There is not much sign in the briefing that has been coming from No. 10 and the Treasury that they are very aware of those commitments. Can the Minister assure us that he will draw those commitments to the attention of the people in the Treasury who are working on these schemes, because frankly the messages that are coming out are not right when we are trying to do a serious negotiation with the banks to improve their behaviour?
Specifically on the Royal Bank of Scotland, what possible justification is there for Mr Hester, who is one of the highest-paid public sector workers in the country, to get any bonus at all when his bank has missed its legally binding mortgage and business lending targets by a mile?
My Lords, I am always grateful to my noble friend Lord Oakeshott for reminding us of what is in the coalition agreement, which is always at the heart of what we do. I am sure that my colleagues in the Treasury will need absolutely no reminder of what the coalition agreement says in this area, because it is precisely because we are guided by the coalition agreement that we now have a package that, as I have explained, means that 2,500 banks as opposed to 25 are caught by the code. For all their talk, the previous Government had not actually brought in any new remuneration code. We now have one in place. We are continuing, as I said, to urge our European partners to work with us on a common set of banding disclosures. The current discussions are precisely to make sure that bonuses are lower than they would otherwise have been and that lending is higher.
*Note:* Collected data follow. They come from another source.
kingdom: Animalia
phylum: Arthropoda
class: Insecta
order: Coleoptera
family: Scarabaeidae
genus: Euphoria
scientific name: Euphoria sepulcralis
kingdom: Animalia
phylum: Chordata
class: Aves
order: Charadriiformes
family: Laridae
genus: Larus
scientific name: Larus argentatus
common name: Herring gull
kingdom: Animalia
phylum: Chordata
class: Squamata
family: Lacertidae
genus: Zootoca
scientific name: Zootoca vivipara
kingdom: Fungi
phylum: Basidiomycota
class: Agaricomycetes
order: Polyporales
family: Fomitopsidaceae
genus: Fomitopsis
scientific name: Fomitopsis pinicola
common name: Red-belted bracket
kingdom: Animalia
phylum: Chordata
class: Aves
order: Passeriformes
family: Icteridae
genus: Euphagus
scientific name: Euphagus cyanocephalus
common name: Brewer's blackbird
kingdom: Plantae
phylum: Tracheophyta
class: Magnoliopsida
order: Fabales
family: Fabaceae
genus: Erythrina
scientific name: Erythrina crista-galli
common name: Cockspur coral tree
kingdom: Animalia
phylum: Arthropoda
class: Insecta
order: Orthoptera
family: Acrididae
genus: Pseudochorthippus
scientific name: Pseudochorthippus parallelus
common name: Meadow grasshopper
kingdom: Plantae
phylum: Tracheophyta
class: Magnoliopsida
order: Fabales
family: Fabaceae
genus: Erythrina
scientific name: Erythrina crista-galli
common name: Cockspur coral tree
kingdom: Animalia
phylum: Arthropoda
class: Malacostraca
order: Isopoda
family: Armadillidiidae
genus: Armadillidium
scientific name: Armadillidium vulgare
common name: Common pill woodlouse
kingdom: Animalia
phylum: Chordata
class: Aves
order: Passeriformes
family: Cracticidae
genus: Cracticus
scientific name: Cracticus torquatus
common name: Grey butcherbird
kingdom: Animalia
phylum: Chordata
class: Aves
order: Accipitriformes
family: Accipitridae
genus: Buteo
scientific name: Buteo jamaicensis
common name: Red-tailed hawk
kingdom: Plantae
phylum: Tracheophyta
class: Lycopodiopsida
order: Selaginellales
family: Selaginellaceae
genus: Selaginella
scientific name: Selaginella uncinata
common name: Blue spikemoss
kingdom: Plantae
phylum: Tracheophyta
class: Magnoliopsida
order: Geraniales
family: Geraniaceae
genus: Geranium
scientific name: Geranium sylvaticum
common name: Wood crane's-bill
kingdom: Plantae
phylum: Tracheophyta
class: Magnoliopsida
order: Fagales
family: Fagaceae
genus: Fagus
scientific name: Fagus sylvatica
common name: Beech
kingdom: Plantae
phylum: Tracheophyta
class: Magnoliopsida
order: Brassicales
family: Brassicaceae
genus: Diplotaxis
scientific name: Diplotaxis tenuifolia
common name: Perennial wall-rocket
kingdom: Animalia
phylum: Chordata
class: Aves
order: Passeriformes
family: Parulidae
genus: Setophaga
In respect of the Royal Bank of Scotland, as I said in the Statement, we found ourselves having inherited a most extraordinary agreement negotiated by the previous Government that put absolutely no restrictions on RBS’s payments and bonuses this year. We want to see RBS now not as a front-runner, which seemed to be where it was encouraged to be under the previous Government’s agreement, but as a back-marker when it comes to its bonus payments for this year.